When it comes to investments, the honest truth is that no one can have a lot of confidence in how each asset class will be affected over even the short term, let alone looking out to the medium and long term impact.

We can only examine the possibilities, and we at Willis Towers Watson, the investment manager of the Alliance Trust equity portfolio, have been using three example scenarios of what could play out during the economic aftermath of this crisis. Of course in reality there are an infinite number of potential paths that economies and markets could take, but we see these as useful for framing our decision-making.

The first example scenario sees a ‘V-shaped’ economic recovery, and would perhaps be the most welcome to investors. This scenario envisages a situation where economic growth rebounds significantly in the third quarter of the year, softening the blow of the current impact of lockdown. In this case equity returns likely look relatively attractive on a five-year view. Rebalancing and adding to equity exposure could make sense for those with a long-term time horizon.

However, even with this more positive outcome investors should expect volatility to remain elevated and should ensure their portfolio is resilient enough to handle subsequent peaks and troughs in markets going forward.

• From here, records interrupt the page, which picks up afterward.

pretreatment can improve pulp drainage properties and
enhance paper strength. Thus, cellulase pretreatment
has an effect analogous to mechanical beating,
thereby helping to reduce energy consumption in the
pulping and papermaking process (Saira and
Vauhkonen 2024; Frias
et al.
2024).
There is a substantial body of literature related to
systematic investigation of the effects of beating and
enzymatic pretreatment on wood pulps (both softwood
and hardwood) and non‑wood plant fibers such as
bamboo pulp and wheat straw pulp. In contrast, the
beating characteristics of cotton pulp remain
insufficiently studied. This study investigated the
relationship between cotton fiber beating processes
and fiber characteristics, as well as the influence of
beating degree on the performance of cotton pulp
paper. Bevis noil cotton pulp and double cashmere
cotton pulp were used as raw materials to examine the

In a second example scenario, which sees a more recessionary environment with economic growth taking several quarters to rebound and hence a ‘U-shaped’ economic recovery, passive equities are at best fairly valued on a five-year view. Under this scenario strong active management would be required to ensure good returns from an equity portfolio over that time-frame. But even under this scenario, those with a long time horizon should benefit from equities.

In the final example scenario, we see an L-shaped economic recovery, in other words a long period of time before economic growth begins to recover. While it might not hit levels as bad as those experienced during the Great Depression, it would certainly be a far worse outcome than the first two potential scenarios. In this third case, equities will certainly look expensive over a five-year period, and only truly long-term investors would want to hold very equity-heavy portfolios (although it should be noted that not many other asset classes look attractive in this scenario either).

Across the three example scenarios we see extreme differences in earnings expectations, and as we have said, it will be hard to accurately predict which of the three example scenarios (or any scenarios) will be most likely. Nonetheless, risk management and dynamism are going to be key solutions whatever the future holds.

Currently, we believe the third example scenario looks the least likely of the three, but debate about whether scenario one or two is most likely will continue to rage amongst the ever-changing nature of this crisis. Whatever happens, investors should remember to judge the risk in portfolios, to diversify across the globe and investment styles, and to be ready to act to change direction if, and when, needed. Alliance Trust is well placed to help investors weather the storm.